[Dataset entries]

-------

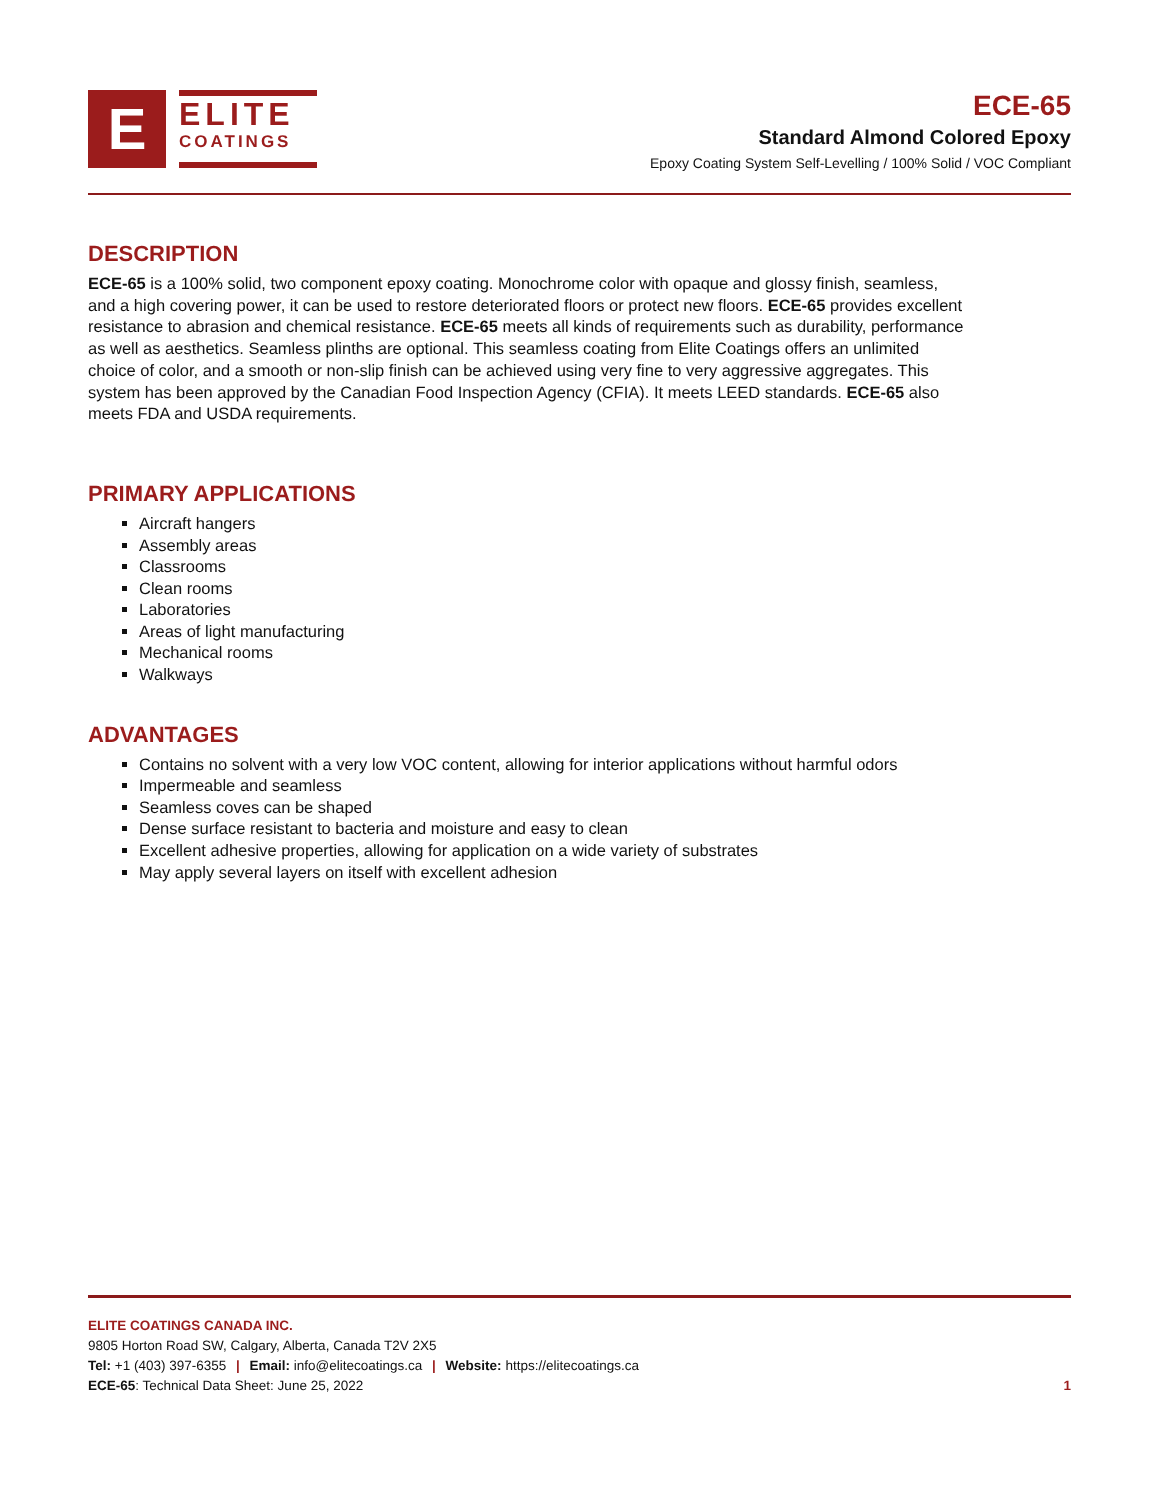E
ELITE
COATINGS
ECE-65
Standard Almond Colored Epoxy
Epoxy Coating System Self-Levelling / 100% Solid / VOC Compliant
DESCRIPTION
ECE-65 is a 100% solid, two component epoxy coating. Monochrome color with opaque and glossy finish, seamless, and a high covering power, it can be used to restore deteriorated floors or protect new floors. ECE-65 provides excellent resistance to abrasion and chemical resistance. ECE-65 meets all kinds of requirements such as durability, performance as well as aesthetics. Seamless plinths are optional. This seamless coating from Elite Coatings offers an unlimited choice of color, and a smooth or non-slip finish can be achieved using very fine to very aggressive aggregates. This system has been approved by the Canadian Food Inspection Agency (CFIA). It meets LEED standards. ECE-65 also meets FDA and USDA requirements.
PRIMARY APPLICATIONS
Aircraft hangers
Assembly areas
Classrooms
Clean rooms
Laboratories
Areas of light manufacturing
Mechanical rooms
Walkways
ADVANTAGES
Contains no solvent with a very low VOC content, allowing for interior applications without harmful odors
Impermeable and seamless
Seamless coves can be shaped
Dense surface resistant to bacteria and moisture and easy to clean
Excellent adhesive properties, allowing for application on a wide variety of substrates
May apply several layers on itself with excellent adhesion
ELITE COATINGS CANADA INC.
9805 Horton Road SW, Calgary, Alberta, Canada T2V 2X5
Tel: +1 (403) 397-6355 | Email: info@elitecoatings.ca | Website: https://elitecoatings.ca
ECE-65: Technical Data Sheet: June 25, 2022 1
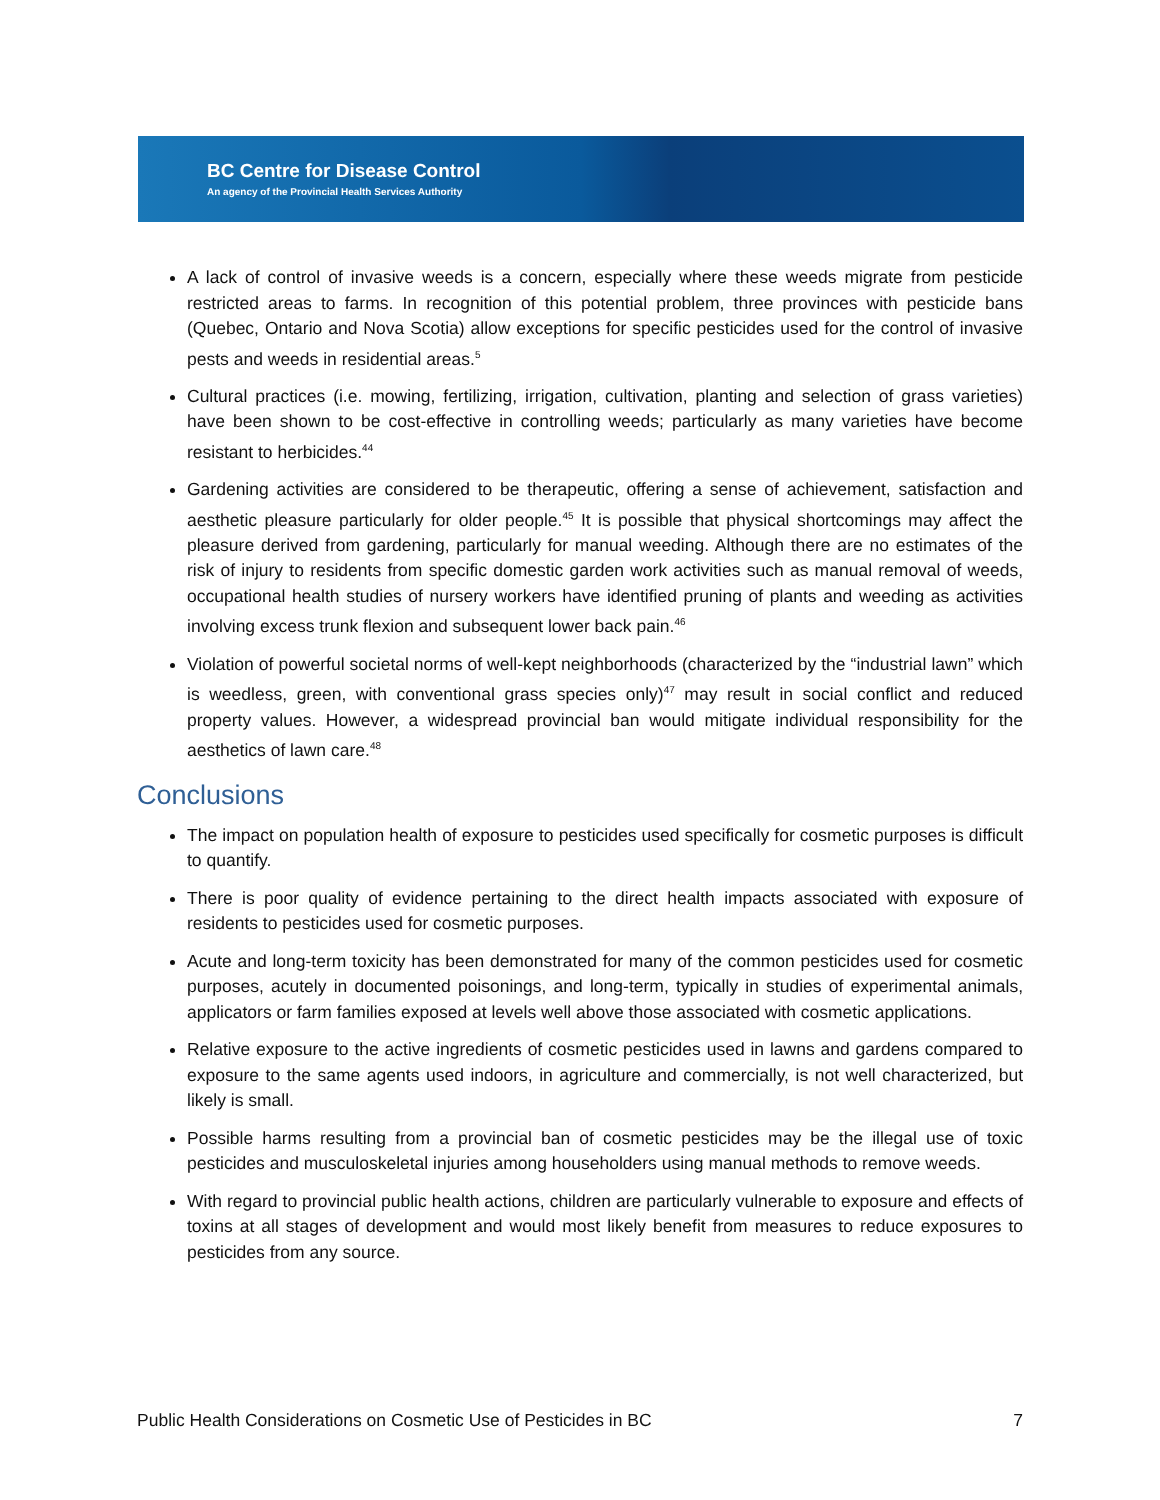BC Centre for Disease Control
An agency of the Provincial Health Services Authority
A lack of control of invasive weeds is a concern, especially where these weeds migrate from pesticide restricted areas to farms. In recognition of this potential problem, three provinces with pesticide bans (Quebec, Ontario and Nova Scotia) allow exceptions for specific pesticides used for the control of invasive pests and weeds in residential areas.<sup>5</sup>
Cultural practices (i.e. mowing, fertilizing, irrigation, cultivation, planting and selection of grass varieties) have been shown to be cost-effective in controlling weeds; particularly as many varieties have become resistant to herbicides.<sup>44</sup>
Gardening activities are considered to be therapeutic, offering a sense of achievement, satisfaction and aesthetic pleasure particularly for older people.<sup>45</sup> It is possible that physical shortcomings may affect the pleasure derived from gardening, particularly for manual weeding. Although there are no estimates of the risk of injury to residents from specific domestic garden work activities such as manual removal of weeds, occupational health studies of nursery workers have identified pruning of plants and weeding as activities involving excess trunk flexion and subsequent lower back pain.<sup>46</sup>
Violation of powerful societal norms of well-kept neighborhoods (characterized by the “industrial lawn” which is weedless, green, with conventional grass species only)<sup>47</sup> may result in social conflict and reduced property values. However, a widespread provincial ban would mitigate individual responsibility for the aesthetics of lawn care.<sup>48</sup>
Conclusions
The impact on population health of exposure to pesticides used specifically for cosmetic purposes is difficult to quantify.
There is poor quality of evidence pertaining to the direct health impacts associated with exposure of residents to pesticides used for cosmetic purposes.
Acute and long-term toxicity has been demonstrated for many of the common pesticides used for cosmetic purposes, acutely in documented poisonings, and long-term, typically in studies of experimental animals, applicators or farm families exposed at levels well above those associated with cosmetic applications.
Relative exposure to the active ingredients of cosmetic pesticides used in lawns and gardens compared to exposure to the same agents used indoors, in agriculture and commercially, is not well characterized, but likely is small.
Possible harms resulting from a provincial ban of cosmetic pesticides may be the illegal use of toxic pesticides and musculoskeletal injuries among householders using manual methods to remove weeds.
With regard to provincial public health actions, children are particularly vulnerable to exposure and effects of toxins at all stages of development and would most likely benefit from measures to reduce exposures to pesticides from any source.
Public Health Considerations on Cosmetic Use of Pesticides in BC 7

-------

Exercise goal:
Set all of the records down once more, letter for letter, with the images removed.

Response to this exercise:
E
ELITE
COATINGS
ECE-65
Standard Almond Colored Epoxy
Epoxy Coating System Self-Levelling / 100% Solid / VOC Compliant
DESCRIPTION
ECE-65 is a 100% solid, two component epoxy coating. Monochrome color with opaque and glossy finish, seamless, and a high covering power, it can be used to restore deteriorated floors or protect new floors. ECE-65 provides excellent resistance to abrasion and chemical resistance. ECE-65 meets all kinds of requirements such as durability, performance as well as aesthetics. Seamless plinths are optional. This seamless coating from Elite Coatings offers an unlimited choice of color, and a smooth or non-slip finish can be achieved using very fine to very aggressive aggregates. This system has been approved by the Canadian Food Inspection Agency (CFIA). It meets LEED standards. ECE-65 also meets FDA and USDA requirements.
PRIMARY APPLICATIONS
Aircraft hangers
Assembly areas
Classrooms
Clean rooms
Laboratories
Areas of light manufacturing
Mechanical rooms
Walkways
ADVANTAGES
Contains no solvent with a very low VOC content, allowing for interior applications without harmful odors
Impermeable and seamless
Seamless coves can be shaped
Dense surface resistant to bacteria and moisture and easy to clean
Excellent adhesive properties, allowing for application on a wide variety of substrates
May apply several layers on itself with excellent adhesion
ELITE COATINGS CANADA INC.
9805 Horton Road SW, Calgary, Alberta, Canada T2V 2X5
Tel: +1 (403) 397-6355 | Email: info@elitecoatings.ca | Website: https://elitecoatings.ca
ECE-65: Technical Data Sheet: June 25, 2022 1
BC Centre for Disease Control
An agency of the Provincial Health Services Authority
A lack of control of invasive weeds is a concern, especially where these weeds migrate from pesticide restricted areas to farms. In recognition of this potential problem, three provinces with pesticide bans (Quebec, Ontario and Nova Scotia) allow exceptions for specific pesticides used for the control of invasive pests and weeds in residential areas.<sup>5</sup>
Cultural practices (i.e. mowing, fertilizing, irrigation, cultivation, planting and selection of grass varieties) have been shown to be cost-effective in controlling weeds; particularly as many varieties have become resistant to herbicides.<sup>44</sup>
Gardening activities are considered to be therapeutic, offering a sense of achievement, satisfaction and aesthetic pleasure particularly for older people.<sup>45</sup> It is possible that physical shortcomings may affect the pleasure derived from gardening, particularly for manual weeding. Although there are no estimates of the risk of injury to residents from specific domestic garden work activities such as manual removal of weeds, occupational health studies of nursery workers have identified pruning of plants and weeding as activities involving excess trunk flexion and subsequent lower back pain.<sup>46</sup>
Violation of powerful societal norms of well-kept neighborhoods (characterized by the “industrial lawn” which is weedless, green, with conventional grass species only)<sup>47</sup> may result in social conflict and reduced property values. However, a widespread provincial ban would mitigate individual responsibility for the aesthetics of lawn care.<sup>48</sup>
Conclusions
The impact on population health of exposure to pesticides used specifically for cosmetic purposes is difficult to quantify.
There is poor quality of evidence pertaining to the direct health impacts associated with exposure of residents to pesticides used for cosmetic purposes.
Acute and long-term toxicity has been demonstrated for many of the common pesticides used for cosmetic purposes, acutely in documented poisonings, and long-term, typically in studies of experimental animals, applicators or farm families exposed at levels well above those associated with cosmetic applications.
Relative exposure to the active ingredients of cosmetic pesticides used in lawns and gardens compared to exposure to the same agents used indoors, in agriculture and commercially, is not well characterized, but likely is small.
Possible harms resulting from a provincial ban of cosmetic pesticides may be the illegal use of toxic pesticides and musculoskeletal injuries among householders using manual methods to remove weeds.
With regard to provincial public health actions, children are particularly vulnerable to exposure and effects of toxins at all stages of development and would most likely benefit from measures to reduce exposures to pesticides from any source.
Public Health Considerations on Cosmetic Use of Pesticides in BC 7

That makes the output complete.